There have been small towns where people live much longer than normal. These towns have been studied and one factor that seems to be within these communities there is a strong sense of well, community. People are connected to each other and have daily interactions.
If you do not have co-workers like many people who do one on one work or own their own businesses, you spend most of your time alone or with people that it would be unprofessional to spend time with socially. Many stay at home parents or out of work individuals also suffer the effects of isolation. Sometimes, being a "new Mom" can be the most isolating thing to happen to a person. There are so many scenarios that can potentially lead a person to feeling "alone".
How do we create this sense of "community" in our lives? In this world of electronic intervention, how do we stay connected? I have been pondering this and have some ideas.( I would love to hear some of your ideas too):

1) Join a place of worship (there are places that don't follow any religious dogma but are open to whatever your beliefs are.
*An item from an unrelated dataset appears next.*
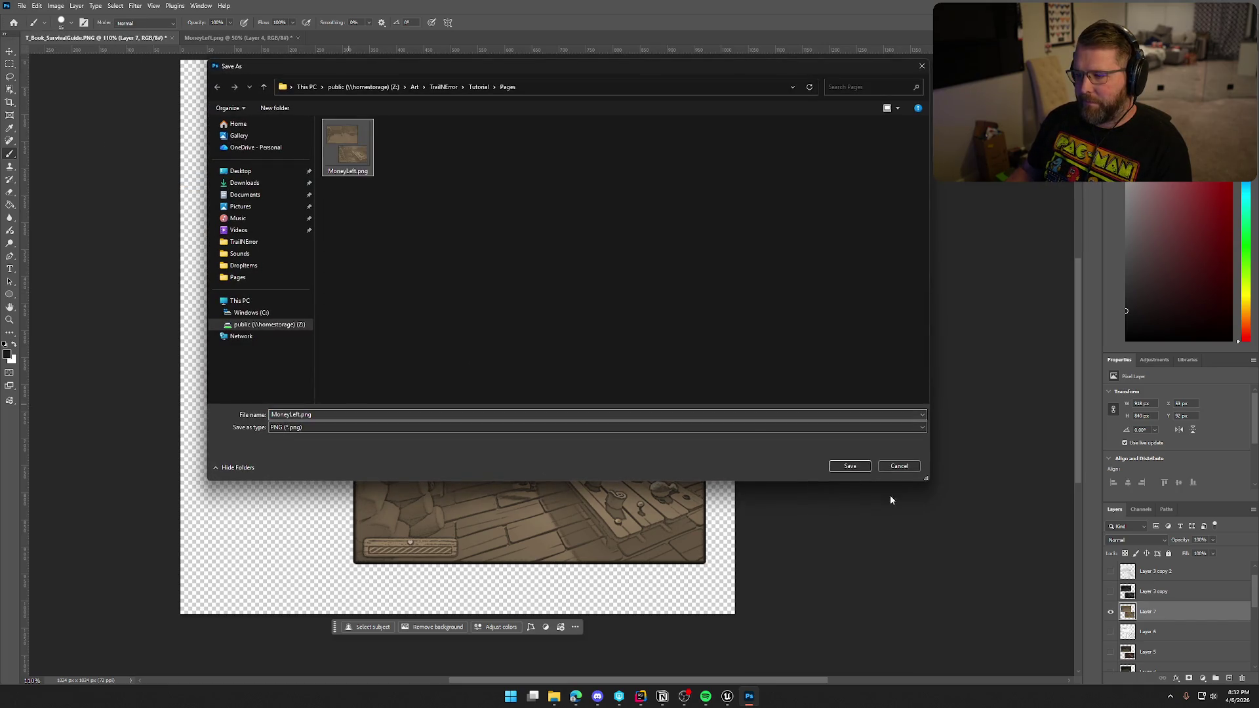
pyautogui.click(850, 466)
pyautogui.click(651, 349)
pyautogui.click(727, 696)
2) Learn a new sport (there are clubs for fencing, running, boxing, martial arts etc. and you can meet an amazing array of people there)
3) Take a class to learn Chess/bridge/a new language etc. Not only is this good for your brain but it is also really good for YOU.
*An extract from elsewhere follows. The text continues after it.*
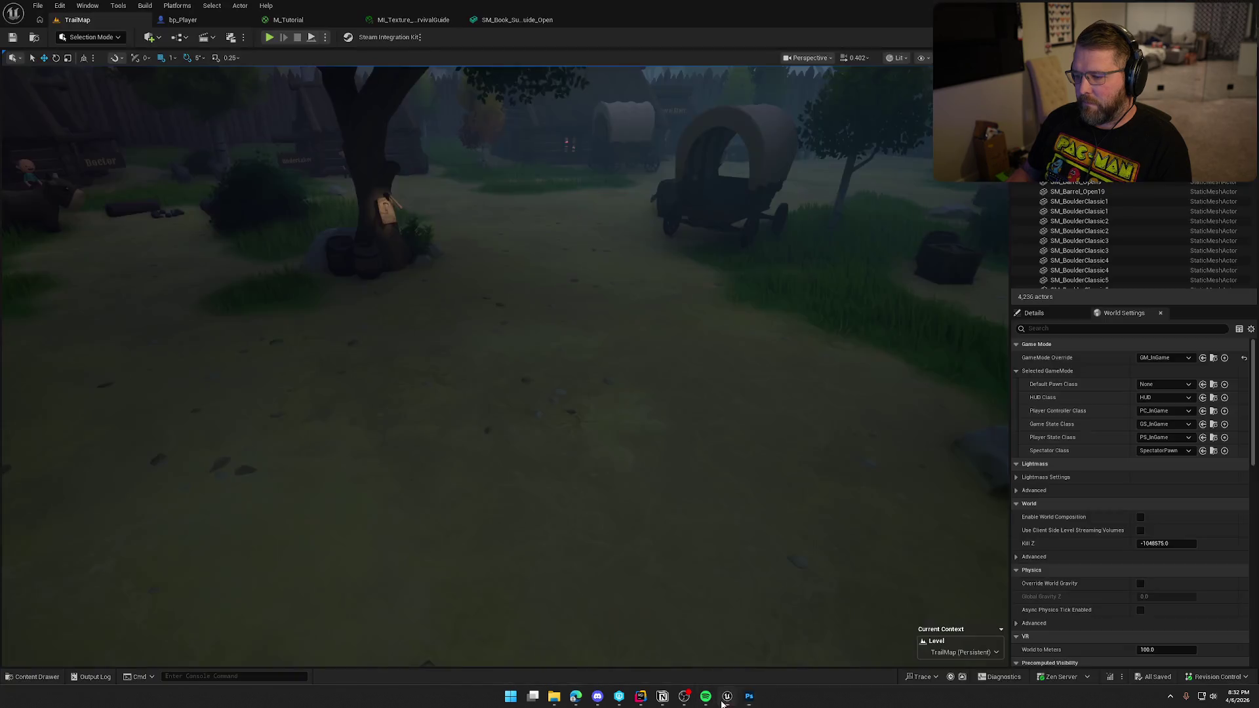
# Reimport the MoneyLeft texture from the Content Drawer and save all changes.
pyautogui.press('ctrl+space')
pyautogui.rightClick(150, 509)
4) Change the timing of your day and see what new people you meet.
5) Throw a party and have everyone you know bring 2 friends you don't know.
6) Volunteer.
7) Go to a dog run (even if you don't have a dog, you can always do some research to figure out if you want a dog or what kind of dog would be a good fit).
8) Tag along with a friend through their day. Anything outside of your norm leads to all new possibilities of interaction.
9) Go to a neighborhood you have never been and sit in a small coffee shop and be friendly to the people there.
10) Unplug. Look around you. If you think something (like how nice that sweater is on the person is next to you, SAY it). When you "make someone's day", you make your own. We all have amazing power to create joy all around us.
11) Do good. Look for ways to do this. It may be a stranger or it may be someone you already know very well.
12) Listen to your mother. Ask her what she did when she was younger. You may get some ideas.